A lo que Manolo contesta:
Sí, pos es que hoy los llevo al cine, hombre.

QUE CIRCULE! 

Había una vez una pareja bailando en una fiesta, cuando de repente a la mujer se le escapa un peito. Muerta de vergüenza le dice al caballero:
¡Perdóneme gentil hombre, pero que esto quede entre nosotros!
Pero el hombre agitando las manos dijo:
¡NO, QUE CIRCULE, QUE CIRCULE!

Un chico tan tonto 

Había una vez un chico tan tonto, pero tan tonto, que un día se quedó encerrado en un supermercado y se murió de hambre.

Un hombre tan flaco. Había una vez un hombre tan flaco, pero tan flaco, que limpiaba mangueras por dentro.

Había una vez una mujer tan gorda, pero tan gorda, que cuando se ponía tacones sacaba petróleo.

Había una mujer tan gorda, pero tan gorda, que cuando se caía de la cama, se caía de los dos lados.

Había un hombre tan feo, pero tan feo, que cuando picaba cebolla hacía llorar a la cebolla.

Había una mujer tan gorda, pero tan gorda, que cuando se pesaba, la balanza decía: Continuará...

Un hombre tan pequeño 

Era un hombre tan pequeño que se subió encima de una canica y dijo:
¡El mundo es mío!

Un pastusito 

A un pastusito le atropella un bus, y en eso toda la gente se aglomera alrededor de él, y el pastusito delirando dice:
Inclíneme, inclíneme.
Y la gente lo inclinaba, pero el pastusito seguía gritando:
Inclíneme, inclíneme.
La gente ya no sabía cómo ponerlo, y el pastusito dice:
Si no hay una clínica, hospitalíceme.

Un perro tan inteligente Había una vez un perro tan inteligente, tan inteligente, que cuando le gritaban:
!Ataque!, el perro se tiraba al suelo y le daban convulsiones.

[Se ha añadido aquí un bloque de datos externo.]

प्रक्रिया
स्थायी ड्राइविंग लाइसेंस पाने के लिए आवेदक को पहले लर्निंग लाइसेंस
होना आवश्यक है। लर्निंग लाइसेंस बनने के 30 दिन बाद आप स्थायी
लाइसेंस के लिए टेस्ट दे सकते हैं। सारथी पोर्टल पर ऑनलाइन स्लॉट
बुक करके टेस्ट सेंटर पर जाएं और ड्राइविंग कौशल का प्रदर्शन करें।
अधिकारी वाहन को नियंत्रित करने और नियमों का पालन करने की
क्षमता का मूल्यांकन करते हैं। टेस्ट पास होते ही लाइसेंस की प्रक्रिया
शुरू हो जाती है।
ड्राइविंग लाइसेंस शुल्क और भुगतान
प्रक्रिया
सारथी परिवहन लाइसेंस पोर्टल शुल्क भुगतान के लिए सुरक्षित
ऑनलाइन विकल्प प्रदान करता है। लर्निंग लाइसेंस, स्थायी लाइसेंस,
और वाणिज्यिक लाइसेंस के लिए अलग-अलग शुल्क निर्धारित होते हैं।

Un señor tan flojo Había una vez un señor tan flojo, tan flojo, que soñó que estaba trabajando y amaneció cansado.

Una ciudad tan seca Había una vez una ciudad tan seca, pero tan seca, que las vacas daban leche en polvo.

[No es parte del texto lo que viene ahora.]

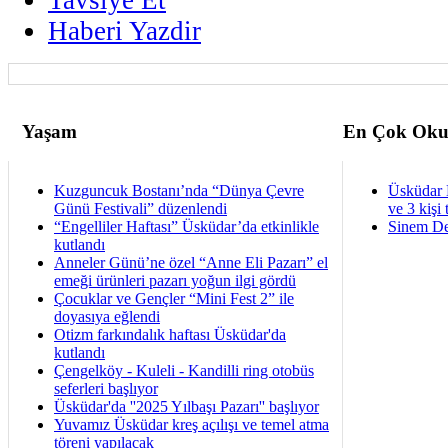
Haberi Yazdir
Yaşam
En Çok Oku
Kuzguncuk Bostanı’nda “Dünya Çevre
Üsküdar 
Günü Festivali” düzenlendi
ve 3 kişi 
“Engelliler Haftası” Üsküdar’da etkinlikle
Sinem De
kutlandı
Anneler Günü’ne özel “Anne Eli Pazarı” el
emeği ürünleri pazarı yoğun ilgi gördü
Çocuklar ve Gençler “Mini Fest 2” ile
doyasıya eğlendi
Otizm farkındalık haftası Üsküdar'da
kutlandı
Çengelköy - Kuleli - Kandilli ring otobüs
seferleri başlıyor
Üsküdar'da ''2025 Yılbaşı Pazarı'' başlıyor
Yuvamız Üsküdar kreş açılışı ve temel atma
töreni yapılacak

Una corazonada Era una vez un hombre tan, pero tan optimista, que cuando le dio un infarto dijo que era una corazonada.

Una mujer tan, tan gorda Había una mujer tan, tan gorda, que para darle el abrazo de año nuevo tenían que empezar desde septiembre.

Carta de amor 

Había una vez un niño que estaba escribiendo una carta de amor que decía así:
María, en el desayuno no como, porque pienso en ti.
María, al almuerzo no como, porque pienso en ti.
María, en la cena no meriendo, porque pienso en ti.
María, en la noche no duermo, porque estoy muerto de hambre.

El timbre 

Había una vez una señora que llama a un electricista y le dice:
Señor, ¿Podría usted venir a arreglar el timbre de mi casa?
El señor responde:
Claro señora, deme su dirección, señora en este momento voy saliendo para allá.
Pasa una hora y media y el señor nada que llega, entonces la señora decide llamar al hombre por el celular. Suena el celular y el señor responde:
Buenas tardes, ¿Que desea?
Y la señora le dice al señor:
¿Piensa usted venir? (con tono irónico)
El señor responde:
Señora, si tengo una hora tocando el timbre y usted no me abre.

En metro Había una vez un hombre tan pequeño, tan pequeño, que en vez de viajar en metro, viajaba en centímetro.